To do: Quote the lines of the data below verbatim, beginning at the line that contains "Cancer can be" and ending at the last line, both included, and excluding pictures.

Provided information:
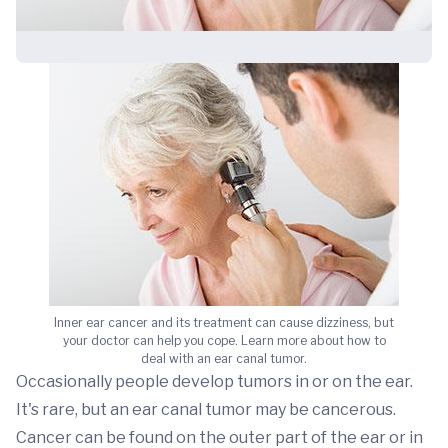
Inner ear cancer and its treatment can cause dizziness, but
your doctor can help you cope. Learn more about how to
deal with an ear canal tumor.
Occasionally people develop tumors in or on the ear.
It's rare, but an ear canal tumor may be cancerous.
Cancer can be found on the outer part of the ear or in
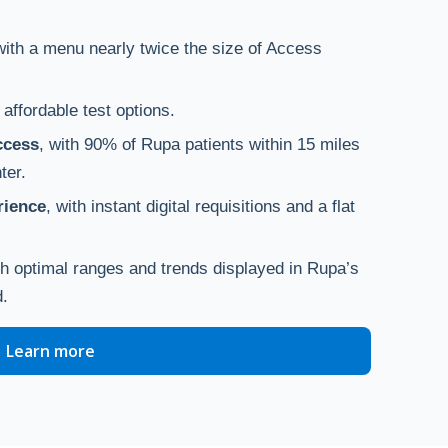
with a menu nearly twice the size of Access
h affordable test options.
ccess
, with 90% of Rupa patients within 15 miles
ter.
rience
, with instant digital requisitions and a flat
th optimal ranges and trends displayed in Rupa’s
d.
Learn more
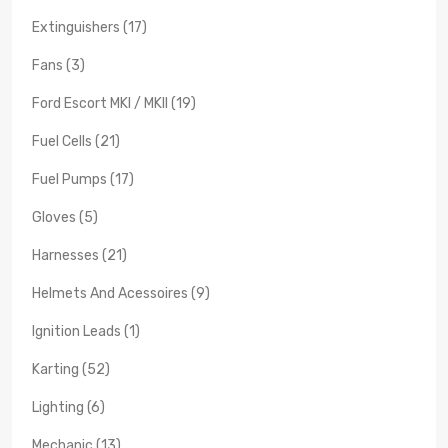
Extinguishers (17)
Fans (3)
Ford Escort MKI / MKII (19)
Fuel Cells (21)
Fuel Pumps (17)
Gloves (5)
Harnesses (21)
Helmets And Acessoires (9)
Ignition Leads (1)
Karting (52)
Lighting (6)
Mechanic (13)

Written reply:
Cancer can be found on the outer part of the ear or in
with a menu nearly twice the size of Access
h affordable test options.
ccess
, with 90% of Rupa patients within 15 miles
ter.
rience
, with instant digital requisitions and a flat
th optimal ranges and trends displayed in Rupa’s
d.
Learn more
Extinguishers (17)
Fans (3)
Ford Escort MKI / MKII (19)
Fuel Cells (21)
Fuel Pumps (17)
Gloves (5)
Harnesses (21)
Helmets And Acessoires (9)
Ignition Leads (1)
Karting (52)
Lighting (6)
Mechanic (13)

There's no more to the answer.